Last week, we had a devotional set on the parable of the sower (see Matthew 13). I prayed to the Lord, “make my heart soft soil for your word to fall into.” The week following was rough. I got sick, and felt weak in every sense of the word. I found myself crying often, and feeling so frustrated. Lord what is wrong with me I thought. Late in the week, He put the mud to my eyes and the scales fell. I realized He was simply anwering my prayer. For making hard soil into soft fertile soil isn’t exactly a gentle process. It requires slamming a heavy metal shovel to break up the hard ground. Through this process the Lord showed me some of the contrasts of hard soil and fertile soil.
Fertile soil embraces the water poured upon it letting it seep deep into every dry crevice, while the water can barely penetrate hard ground. Fertile soil is vulnerable to the elements. Fertile soil is easily mixed with other soils, how well do I mix with my teammates? Fertile soil is easily transferred into other pots, do I move easily through the circumstances and situations the Lord brings me?
I challenge you to ask the Lord where the soil of your heart is today. I want to hear and understand the word as it falls onto my heart. Love and Blessings!

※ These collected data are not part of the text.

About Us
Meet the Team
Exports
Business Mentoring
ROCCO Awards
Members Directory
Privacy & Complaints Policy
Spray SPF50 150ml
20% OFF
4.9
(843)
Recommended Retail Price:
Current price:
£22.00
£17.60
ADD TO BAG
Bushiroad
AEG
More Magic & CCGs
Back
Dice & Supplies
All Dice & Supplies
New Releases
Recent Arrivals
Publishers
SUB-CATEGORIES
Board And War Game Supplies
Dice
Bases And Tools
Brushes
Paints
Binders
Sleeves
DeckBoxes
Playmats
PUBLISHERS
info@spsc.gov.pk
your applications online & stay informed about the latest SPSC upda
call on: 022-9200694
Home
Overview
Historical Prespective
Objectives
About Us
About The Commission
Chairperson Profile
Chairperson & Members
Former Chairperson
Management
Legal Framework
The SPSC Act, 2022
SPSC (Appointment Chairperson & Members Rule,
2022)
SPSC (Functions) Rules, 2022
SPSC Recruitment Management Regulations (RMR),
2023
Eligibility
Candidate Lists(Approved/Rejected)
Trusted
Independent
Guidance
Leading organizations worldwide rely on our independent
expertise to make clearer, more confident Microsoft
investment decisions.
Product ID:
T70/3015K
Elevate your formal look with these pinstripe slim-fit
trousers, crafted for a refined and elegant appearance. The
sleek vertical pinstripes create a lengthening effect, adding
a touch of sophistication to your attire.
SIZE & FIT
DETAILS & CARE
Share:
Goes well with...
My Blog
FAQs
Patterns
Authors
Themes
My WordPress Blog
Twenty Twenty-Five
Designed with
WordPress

We as a team sense the Lord inviting us into 40 days of intense prayer and fasting. The theme of this fast is “Show me your Glory” just like Moses in Exodus 33-34. We are crying out for the presence of the Lord to fall in our personal lives, our community, and our nation. We feel called to hold the night hours, entertaining the King of Kings with our prayers and songs. Recently, I was reading through Jonah, and realized that the people of Ninevah held back the wrath of God through 40 days of prayer and fasting. We are looking forward to all that God has for us in this time.
Recently, one of our YWAM Tyler friends came and taught our team. He shared with us about nutrition and what the Bible has to say about it. As a team we have decided to put his advice into practice for 40 days this summer. (well hopefully for the rest of our lives, but we’ll start here) So, we have stocked up on our veggies. We are going to learn how to make our own bread among other things. It is yet another way we can grow together as a community. Our friend challenged us to not only pray for life, but to eat and live in such a way that promotes life in our bodies. We are excited to experience all the Lord has to reveal to us through these lifestyle changes!

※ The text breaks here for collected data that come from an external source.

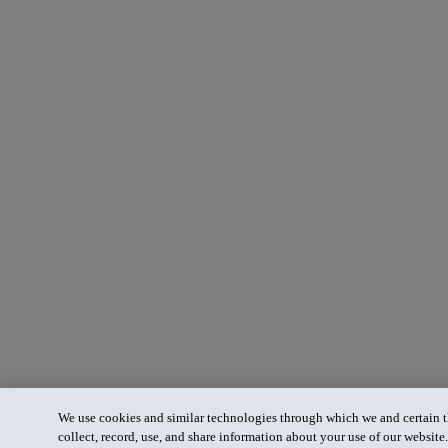
We use cookies and similar technologies through which we and certain th
collect, record, use, and share information about your use of our website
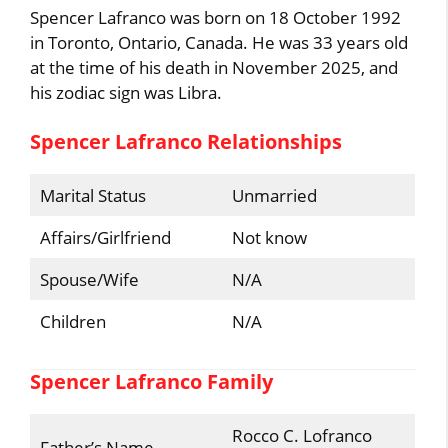
Spencer Lafranco was born on 18 October 1992
in Toronto, Ontario, Canada. He was 33 years old
at the time of his death in November 2025, and
his zodiac sign was Libra.
Spencer Lafranco Relationships
Marital Status
Unmarried
Affairs/Girlfriend
Not know
Spouse/Wife
N/A
Children
N/A
Spencer Lafranco Family
Rocco C. Lofranco
Father’s Name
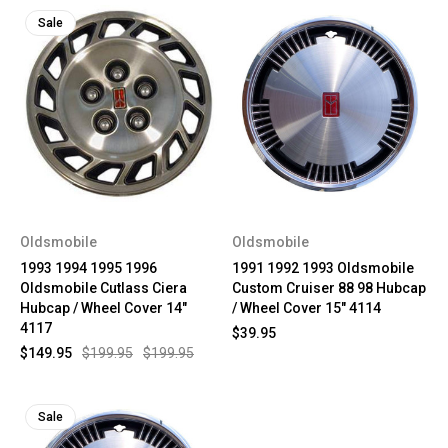
Sale
Oldsmobile
Oldsmobile
1993 1994 1995 1996
1991 1992 1993 Oldsmobile
Oldsmobile Cutlass Ciera
Custom Cruiser 88 98 Hubcap
Hubcap / Wheel Cover 14"
/ Wheel Cover 15" 4114
4117
$39.95
$149.95
$199.95
$199.95
Sale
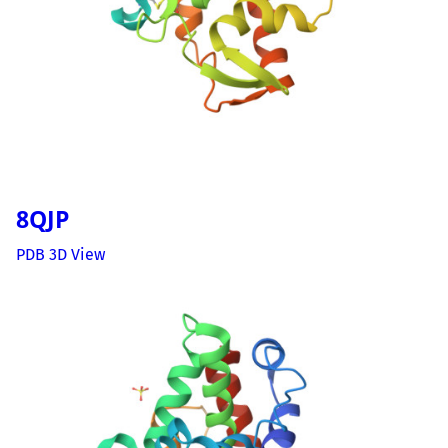
8QJP
PDB 3D View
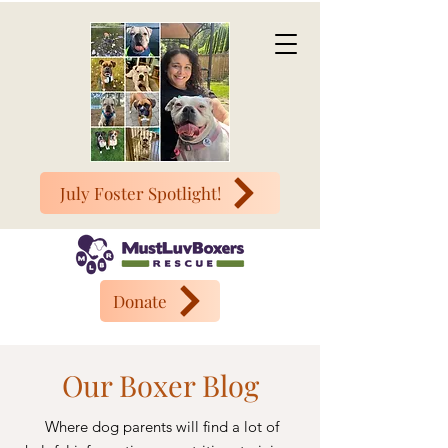
July Foster Spotlight!
Donate
Our Boxer Blog
Where dog parents will find a lot of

I think this may have been my favorite staff confernce so far. Each session just confirmed the things God has been showing my team and myself. One session felt like a summary of the past five months of my life. God is moving! There is no doubt in mind. I am amazed at the way He is moving in just my team, but I know that He is moving in a broader way as well. It was so great to hear testimonies as well as teachings that go right along with the journey we are on!! I look forward in anticipation to what this summer and the rest of the year will bring. Thank you Lord for the opportunities you continue to bring. Revival is coming!

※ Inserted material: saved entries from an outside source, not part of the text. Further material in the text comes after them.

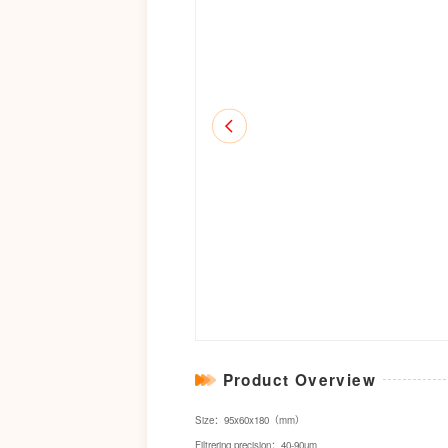
Product Overview
Size：95x60x180（mm）
Filtrering precision：40-90um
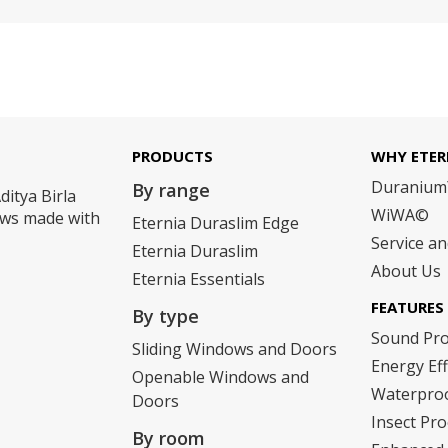
PRODUCTS
WHY ETER
Duraniu
By range
ditya Birla
WiWA©
dows made with
Eternia Duraslim Edge
Service a
Eternia Duraslim
About Us
Eternia Essentials
FEATURES
By type
Sound Pr
Sliding Windows and Doors
Energy Eff
Openable Windows and
Waterpro
Doors
Insect Pro
By room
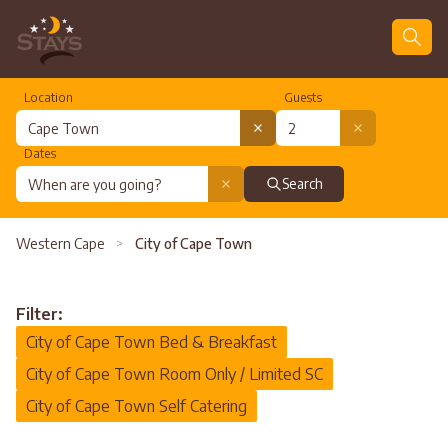
Location
Guests
Dates
Search
Western Cape
>
City of Cape Town
Filter:
City of Cape Town Bed & Breakfast
City of Cape Town Room Only / Limited SC
City of Cape Town Self Catering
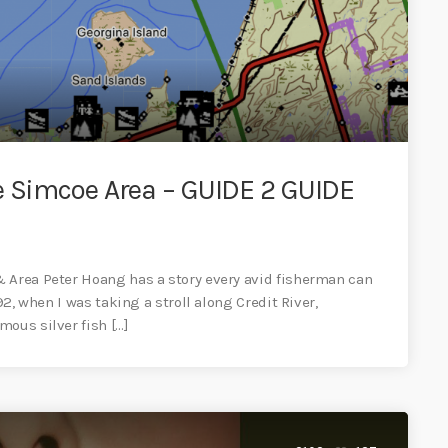
e Simcoe Area – GUIDE 2 GUIDE
& Area Peter Hoang has a story every avid fisherman can
92, when I was taking a stroll along Credit River,
mous silver fish […]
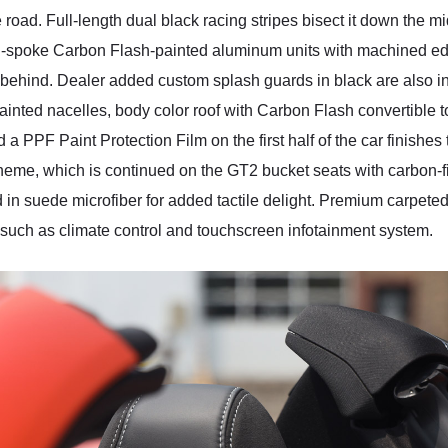
he road. Full-length dual black racing stripes bisect it down the
pen-spoke Carbon Flash-painted aluminum units with machined
k behind. Dealer added custom splash guards in black are also in
ed nacelles, body color roof with Carbon Flash convertible top, 
a PPF Paint Protection Film on the first half of the car finishes t
eme, which is continued on the GT2 bucket seats with carbon-fib
in suede microfiber for added tactile delight. Premium carpeted 
 such as climate control and touchscreen infotainment system.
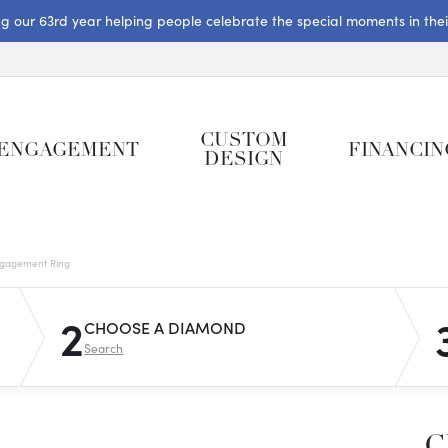
ng our 63rd year helping people celebrate the special moments in their 
CUSTOM
ENGAGEMENT
FINANCIN
DESIGN
gagement Ring
2
CHOOSE A DIAMOND
Search
C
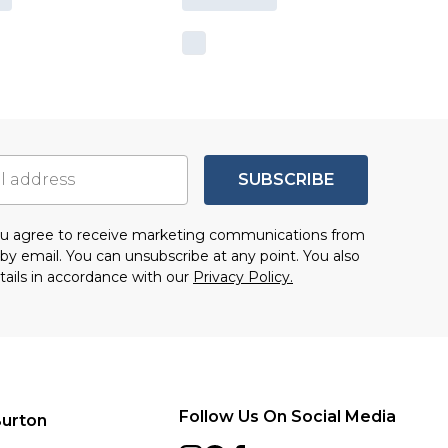
SUBSCRIBE
you agree to receive marketing communications from
by email. You can unsubscribe at any point. You also
tails in accordance with our
Privacy Policy.
Follow Us On Social Media
urton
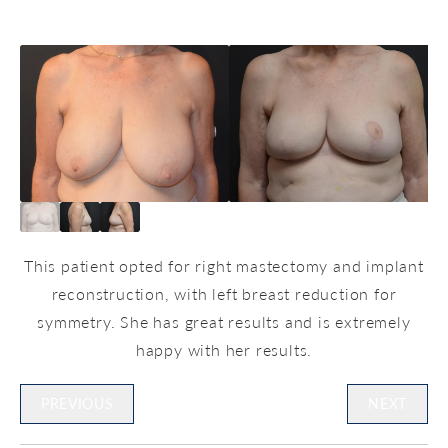
This patient opted for right mastectomy and implant
reconstruction, with left breast reduction for
symmetry. She has great results and is extremely
happy with her results.
PREVIOUS
NEXT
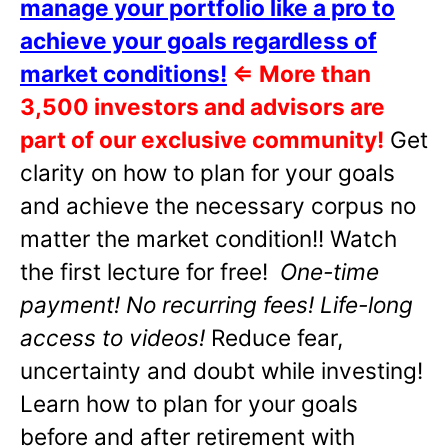
manage your portfolio like a pro to
achieve your goals regardless of
market conditions!
⇐
More than
3,500 investors and advisors are
part of our exclusive community!
Get
clarity on how to plan for your goals
and achieve the necessary corpus no
matter the market condition!! Watch
the first lecture for free!
One-time
payment! No recurring fees! Life-long
access to videos!
Reduce fear,
uncertainty and doubt while investing!
Learn how to plan for your goals
before and after retirement with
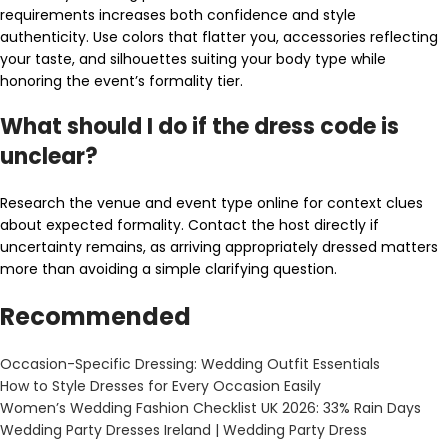
requirements increases both confidence and style
authenticity. Use colors that flatter you, accessories reflecting
your taste, and silhouettes suiting your body type while
honoring the event’s formality tier.
What should I do if the dress code is
unclear?
Research the venue and event type online for context clues
about expected formality. Contact the host directly if
uncertainty remains, as arriving appropriately dressed matters
more than avoiding a simple clarifying question.
Recommended
Occasion-Specific Dressing: Wedding Outfit Essentials
How to Style Dresses for Every Occasion Easily
Women’s Wedding Fashion Checklist UK 2026: 33% Rain Days
Wedding Party Dresses Ireland | Wedding Party Dress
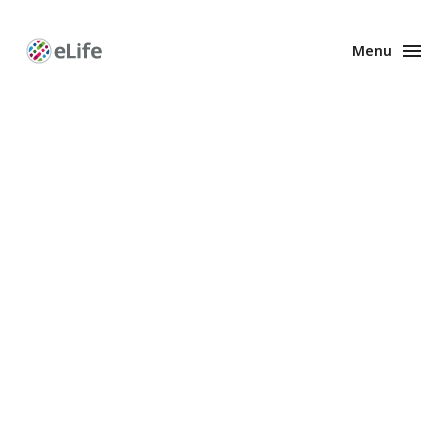
Menu
Enhanced
Preprints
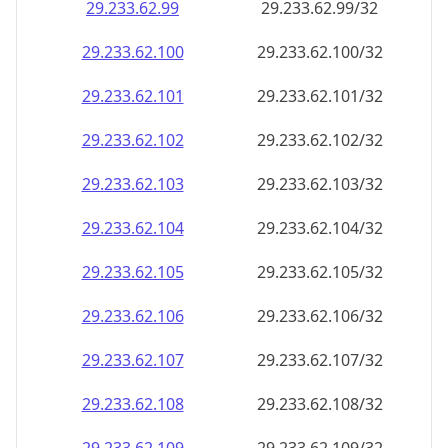
29.233.62.99
29.233.62.99/32
29.233.62.100
29.233.62.100/32
29.233.62.101
29.233.62.101/32
29.233.62.102
29.233.62.102/32
29.233.62.103
29.233.62.103/32
29.233.62.104
29.233.62.104/32
29.233.62.105
29.233.62.105/32
29.233.62.106
29.233.62.106/32
29.233.62.107
29.233.62.107/32
29.233.62.108
29.233.62.108/32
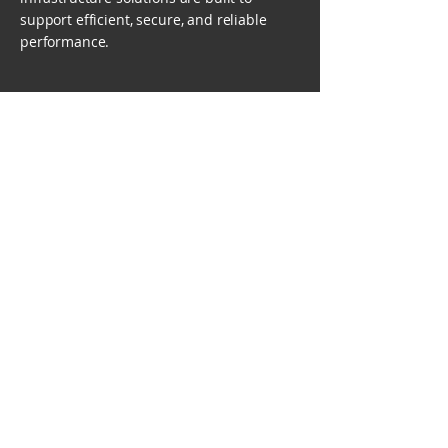
support efficient, secure, and reliable
performance.
Decades of
Success
Give us a call or drop
us a message!
Contact Us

What’s on the horizon for my teammates and myself? This weekend we are heading to Texas!! Is there another more bonding experience that 20 hours in a 15 passenger van? Of course, I am always excited to go home to my beautiful home state. We will be going to YWAM Tyler’s annual staff conference. It is a great time to re-connect to our family in Texas, as well as hear a fresh word from the Lord. After that, I plan on spending a few days with my family, before flying back to DC.